Represents vector geometry, and encompasses the following abstract types: AbstractPoint, AbstractMultiPoint, AbstractLineString, AbstractMultiLineString, AbstractMultiPolygon, AbstractPolygon. It requires the coordinates method, where

  • coordinates(::AbstractPoint) returns a single position.
  • coordinates(::AbstractMultiPoint) returns a vector of positions.
  • coordinates(::AbstractLineString) returns a vector of positions.
  • coordinates(::AbstractMultiLineString) returns a vector of linestrings.
  • coordinates(::AbstractPolygon) returns a vector of linestrings.
  • coordinates(::AbstractMultiPolygon) returns a vector of polygons.

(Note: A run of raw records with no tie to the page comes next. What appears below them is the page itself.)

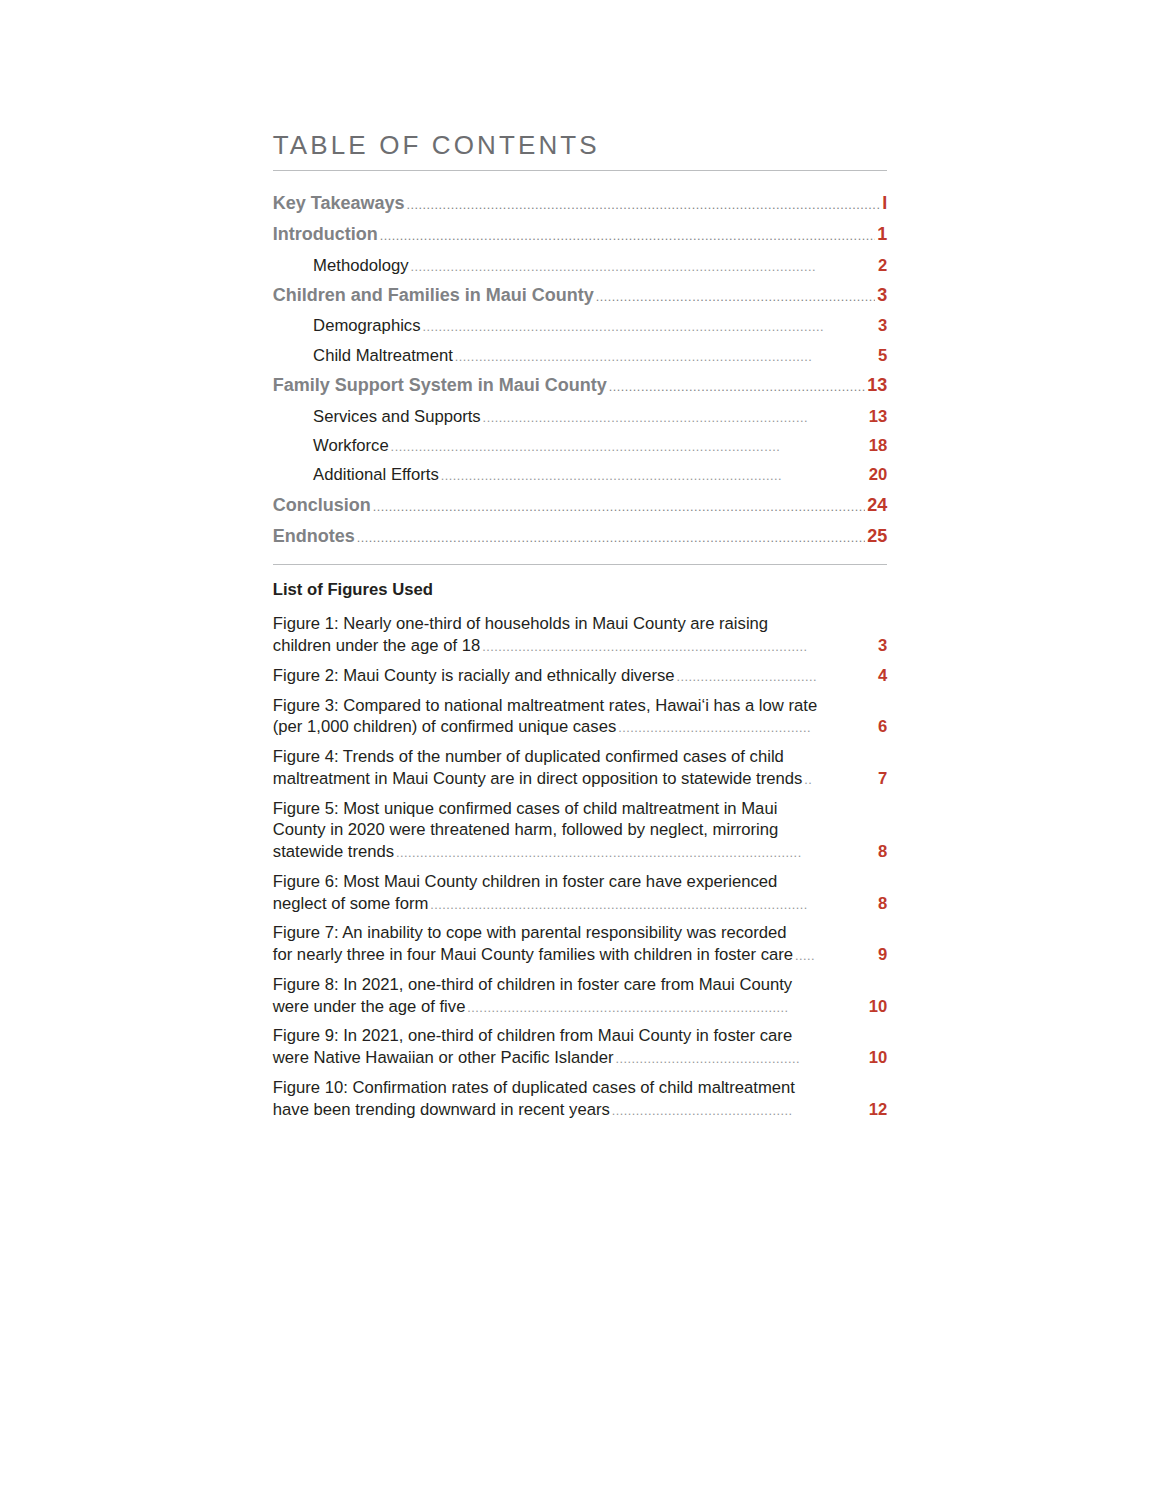Table of Contents
Key Takeaways .......................................................................................................................................................... I
Introduction ................................................................................................................................................. 1
Methodology ..................................................................................................... 2
Children and Families in Maui County ................................................................................. 3
Demographics .................................................................................................... 3
Child Maltreatment ......................................................................................... 5
Family Support System in Maui County .............................................................................. 13
Services and Supports ................................................................................. 13
Workforce ................................................................................................. 18
Additional Efforts ..................................................................................... 20
Conclusion ..................................................................................................................................... 24
Endnotes ......................................................................................................................................... 25
List of Figures Used
Figure 1: Nearly one-third of households in Maui County are raising children under the age of 18 ................................................................................. 3
Figure 2: Maui County is racially and ethnically diverse ................................... 4
Figure 3: Compared to national maltreatment rates, Hawai‘i has a low rate (per 1,000 children) of confirmed unique cases ................................................ 6
Figure 4: Trends of the number of duplicated confirmed cases of child maltreatment in Maui County are in direct opposition to statewide trends .. 7
Figure 5: Most unique confirmed cases of child maltreatment in Maui County in 2020 were threatened harm, followed by neglect, mirroring statewide trends ..................................................................................................... 8
Figure 6: Most Maui County children in foster care have experienced neglect of some form .............................................................................................. 8
Figure 7: An inability to cope with parental responsibility was recorded for nearly three in four Maui County families with children in foster care ..... 9
Figure 8: In 2021, one-third of children in foster care from Maui County were under the age of five ................................................................................ 10
Figure 9: In 2021, one-third of children from Maui County in foster care were Native Hawaiian or other Pacific Islander .............................................. 10
Figure 10: Confirmation rates of duplicated cases of child maltreatment have been trending downward in recent years ............................................. 12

AbstractGeometryCollection

Represents a collection of geometries, and requires the geometries method, which returns a vector of geometries. Is also a subtype of AbstractGeometry.

AbstractFeature

Represents a geometry with additional attributes, and requires the following methods

  • geometry(::AbstractFeature)::AbstractGeometry returns the corresponding geometry
  • properties(::AbstractFeature)::Dict{String,Any} returns a dictionary of the properties

Optionally, you can also provide the following methods

  • bbox(::AbstractFeature)::AbstractGeometry returns the bounding box for that feature
  • crs(::AbstractFeature)::Dict{String,Any} returns the coordinate reference system

Geospatial Geometries

If you don't need to provide your own user types, GeoInterface also provides a set of geometries (below), which implements the GEO Interface:

  • CRS
  • Position
  • Geometry <: AbstractGeometry
    • Point <: AbstractPoint <: AbstractGeometry
    • MultiPoint <: AbstractMultiPoint <: AbstractGeometry
    • LineString <: AbstractLineString <: AbstractGeometry
    • MultiLineString <: AbstractMultiLineString <: AbstractGeometry
    • Polygon <: AbstractPolygon <: AbstractGeometry
    • MultiPolygon <: AbstractMultiPolygon <: AbstractGeometry
    • GeometryCollection <: AbstractGeometryCollection <: AbstractGeometry
  • Feature <: AbstractFeature
  • FeatureCollection <: AbstractFeatureCollection

Remarks

Conceptually,

  • an ::AbstractGeometryCollection maps to a DataArray{::AbstractGeometry}, and
  • an ::AbstractFeatureCollection maps to a DataFrame, where each row is an AbstractFeature

The design of the types in GeoInterface differs from the GeoJSON specification in the following ways:

  • Julia Geometries do not provide a bbox and crs method. If you wish to provide a bbox or crs attribute, wrap the geometry into a Feature or FeatureCollection.
  • Features do not have special fields for id, bbox, and crs. These are to be provided (or found) in the properties field, under the keys featureid, bbox, and crs respectively (if they exist).